The people I write about are refugees in one way or another. People who came here after the Holocaust may seem to be free now, to live their lives, but they are still refugees. Often my characters are also introspective and ambivalent. They don’t always know the answer. But at the moment I am writing a novel about a different sort of character. It is about a woman who is very emotional, passionate, not an intellectual. She is very young and full of contradictions. A simple heart, like Felicité in Flaubert. She is living in Poland at the beginning of the war, but she does not leave in time. She has just married, but her husband is killed soon after.
Is it very different writing about such a character—a simple heart, as you say?
There are characters like that throughout my fiction, but usually they are not the main protagonists. In a way they are funny, these characters who always know what is right. In Yankinton, the mother always stands next to the radio when they play the Hatikva, at rigid attention like a soldier. They used to play the hymn every evening at the end of the radio program. And the whole time she is standing there, the mother is filled with the conviction of being right, thinking how wrong her family is not to join her in this patriotic act.
These characters are so comical because, of course, we seldom know what is right. Often we know a lot about what not to do: we must not kill, we must not wound, we must not steal. But what to do is a more ambivalent question. At first, the woman in my novel – her name is Eva – does not have this ambivalence either, but as the story goes on she becomes more skeptical, she looks inwards more.

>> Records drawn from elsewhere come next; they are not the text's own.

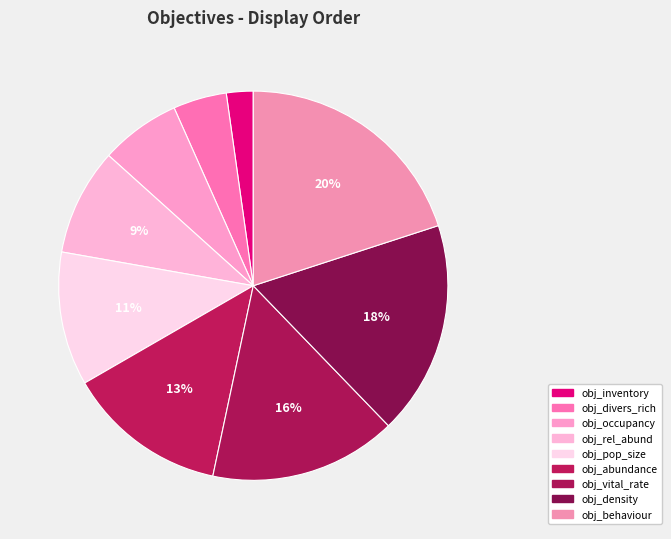

Rank the categories by value from lowest to highest.

obj_inventory, obj_divers_rich, obj_occupancy, obj_rel_abund, obj_pop_size, obj_abundance, obj_vital_rate, obj_density, obj_behaviour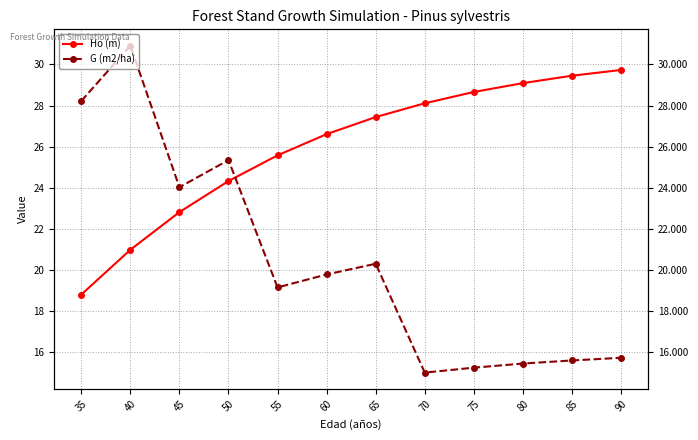

List the series in order of their peak value, lowest first.

Ho (m), G (m2/ha)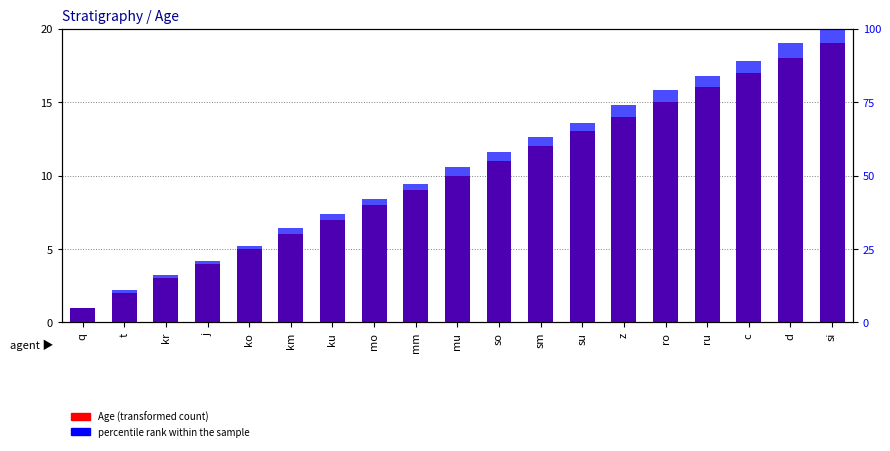

Rank the series at mm from highest to lowest value.

percentile rank within the sample, Age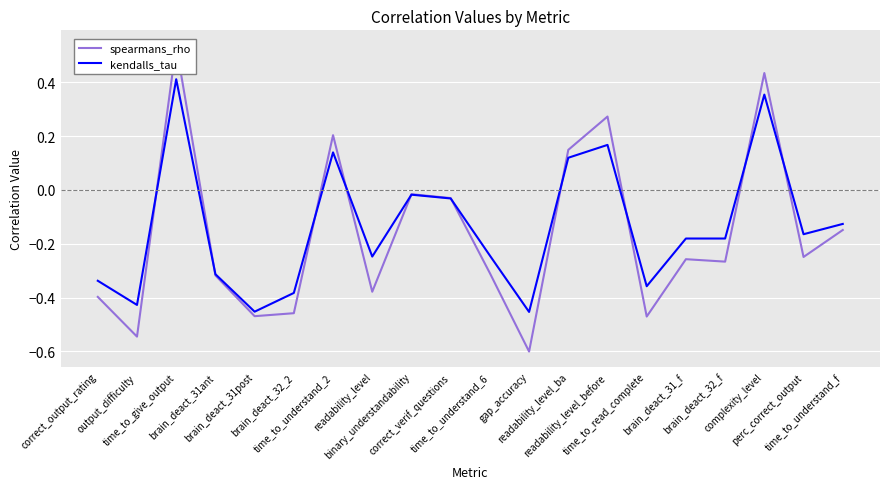

True or false: spearmans_rho and kendalls_tau intersect in this chart.

True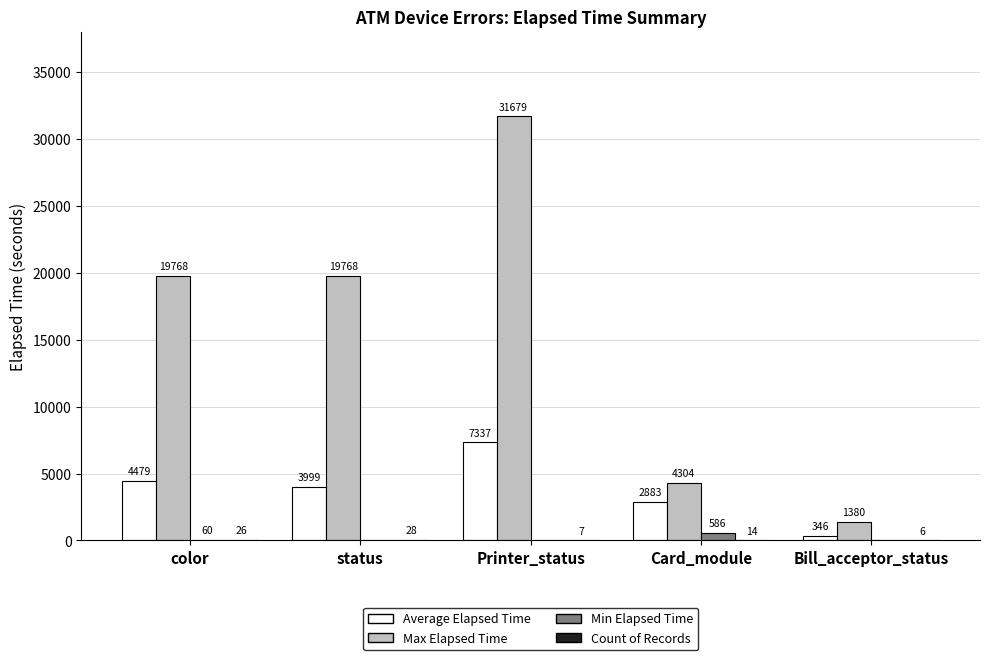

Between Printer_status and Bill_acceptor_status, which series saw the biggest shift?

Max Elapsed Time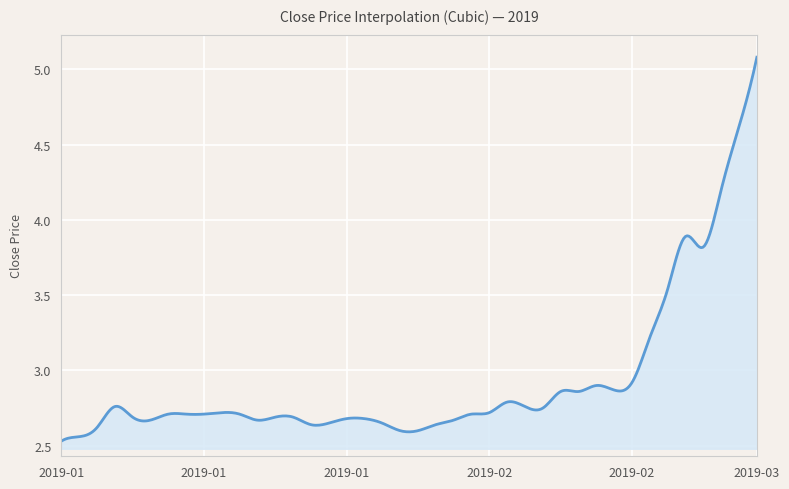

What is the greatest value displayed?

5.1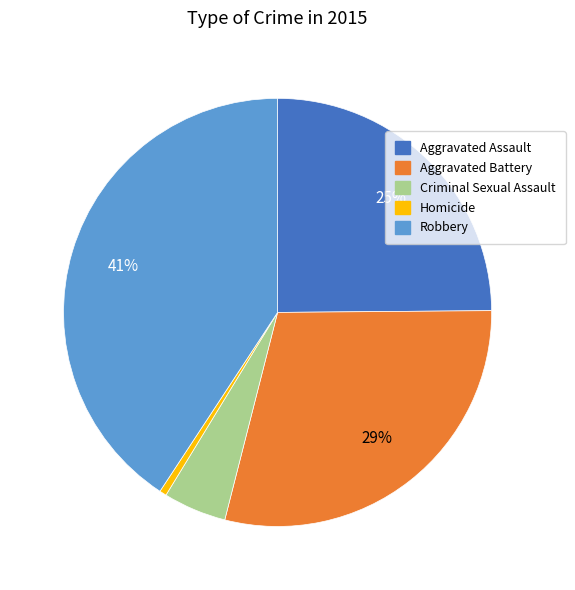

The Aggravated Battery slice represents 29% of the pie. True or false?

True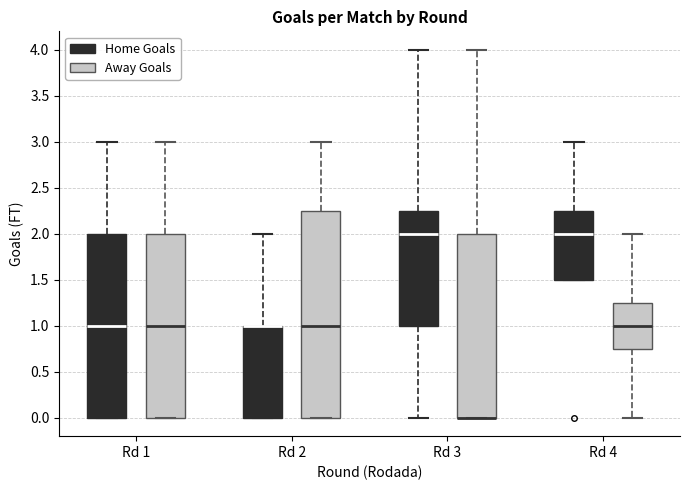

Where is the upper edge of the box for Rd 4 (Home Goals) on the y-axis? The values are not printed on the chart, so give them approximately, as read against the axis.

2.25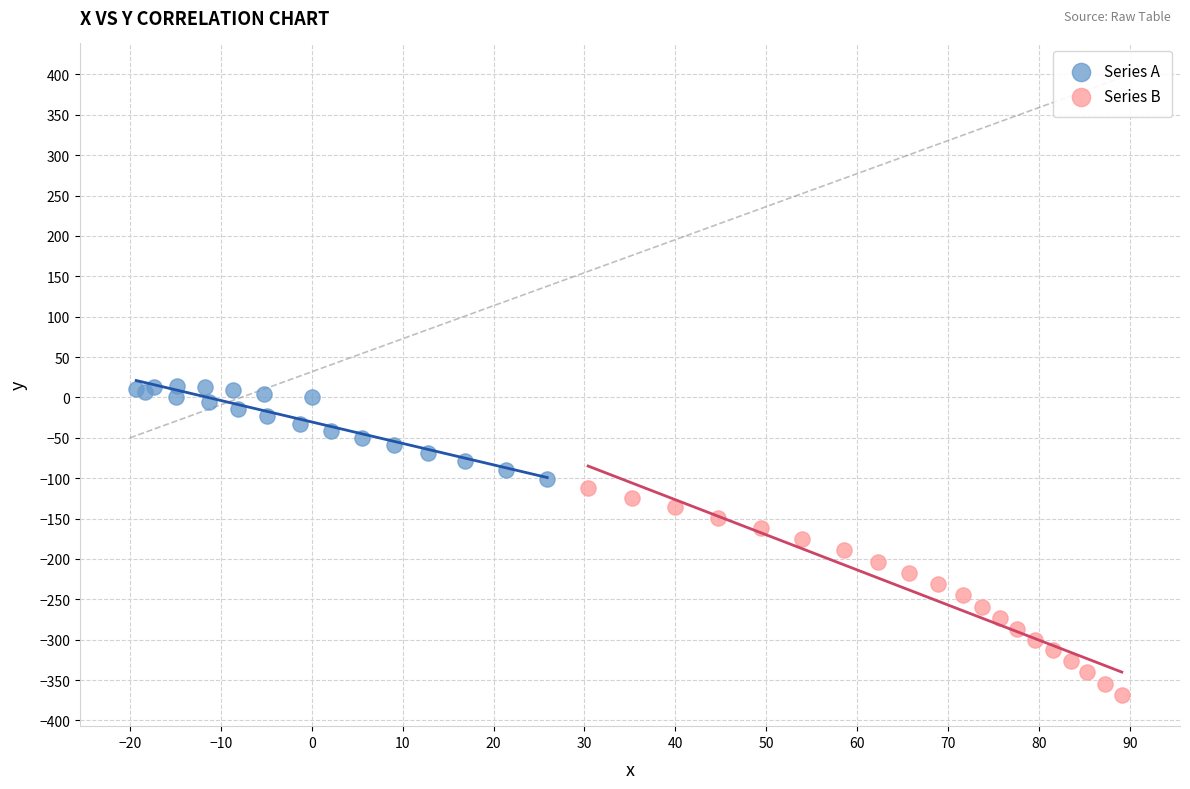

Which series contains the lowest Y value?

Series B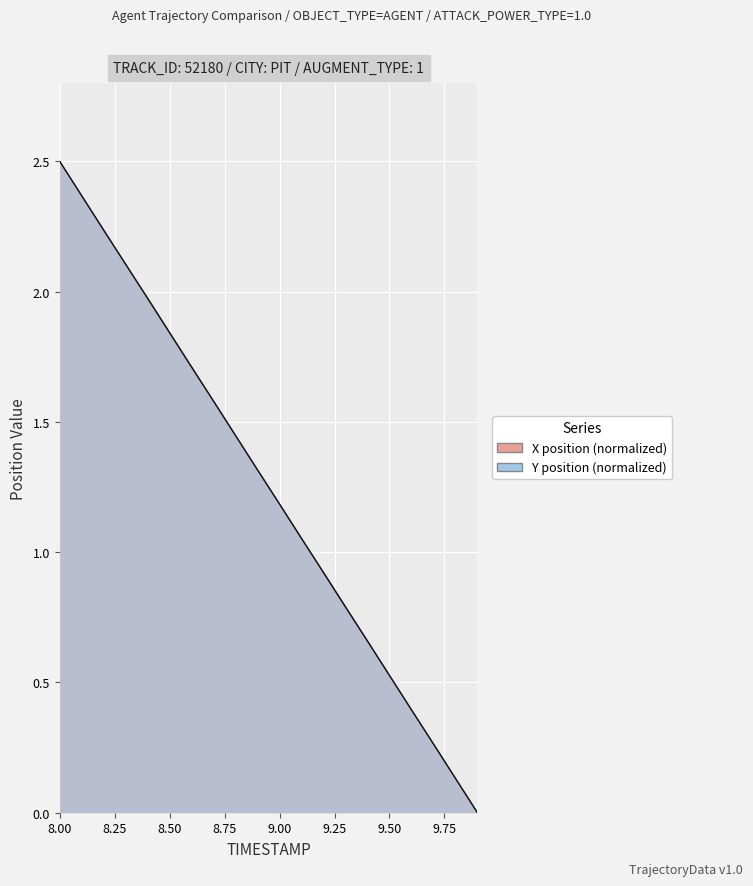

What is the maximum value for Y?

2.5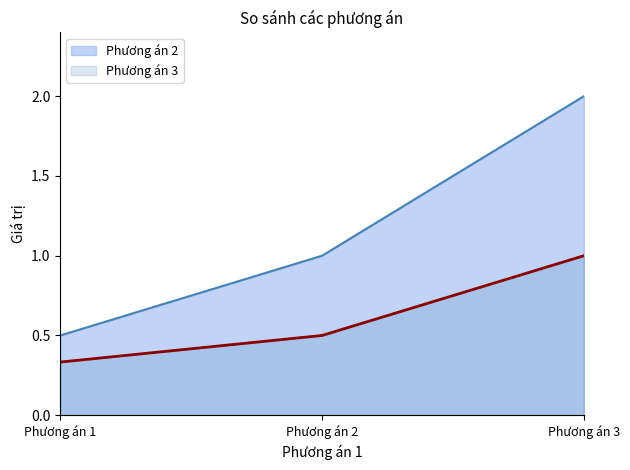

Between Phương án 2 and Phương án 1, which is larger?

Phương án 2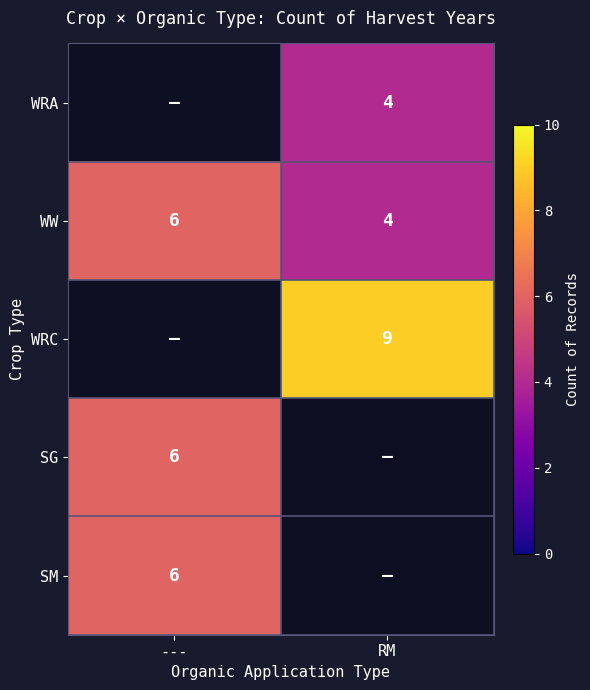

At which category does the chart reach its minimum across all series?

RM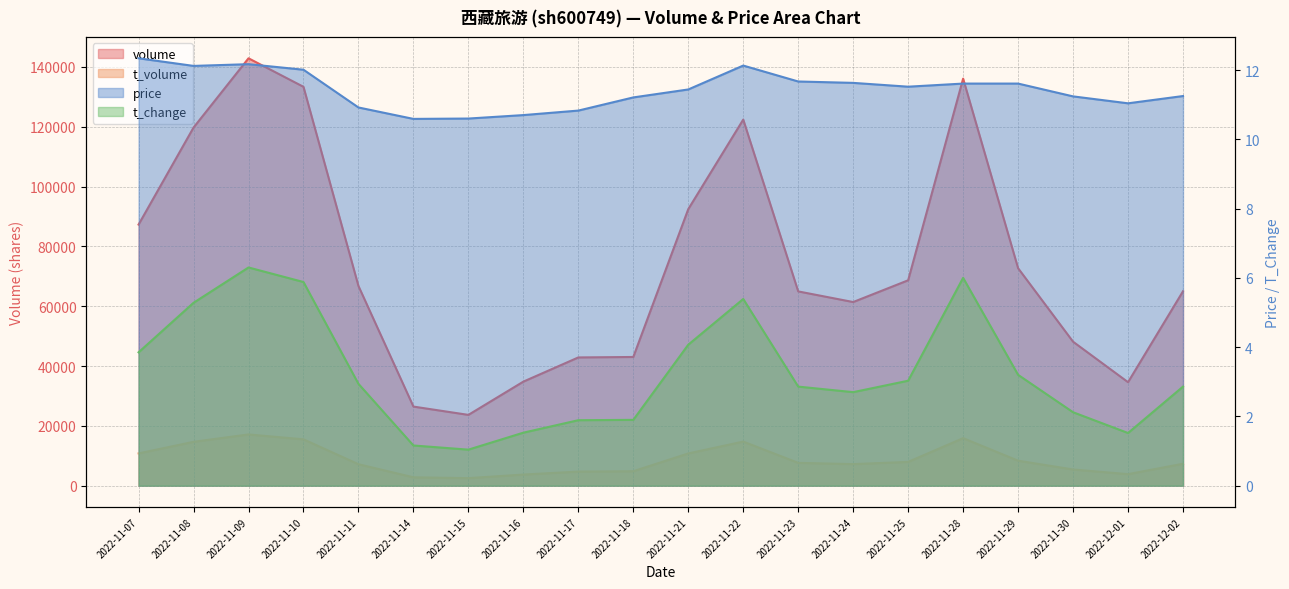

At 2022-11-30, list the series in order from largest to smallest.

volume, t_volume, price, t_change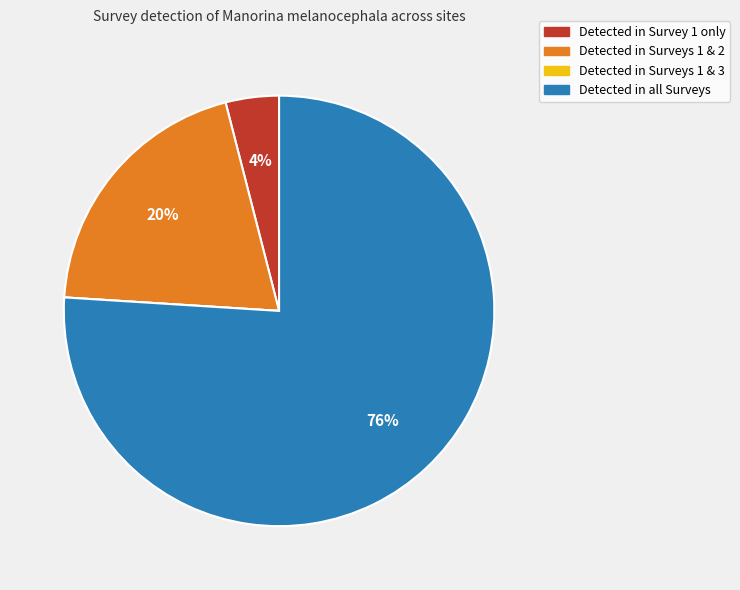

To the nearest percent, what is the difference between the largest and smallest slice percentages?

76%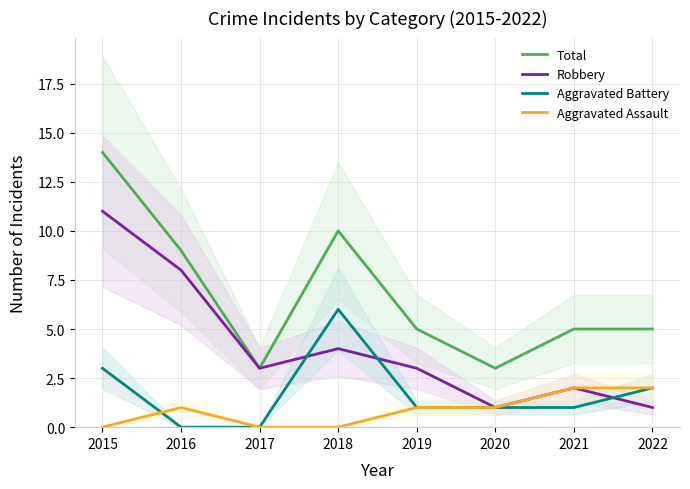

True or false: Aggravated Battery and Total intersect in this chart.

False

Will this novel be published?
Ornan [Rotem, who translated Days Bygone and Stalin is Dead into English] said he thinks he knows why publishers are often not interested in my work: people expect a story to have a plot: a beginning, a middle, an end, with some kind of moment of revelation: they expect that something changes. My stories are not like that. In life there is rarely that kind of moment, that is so common in fiction: insights seep into you slowly, over time.
I don’t know if this novel will be published, but that is not my concern at the moment. The important thing is to write. I write every book as though it is my last.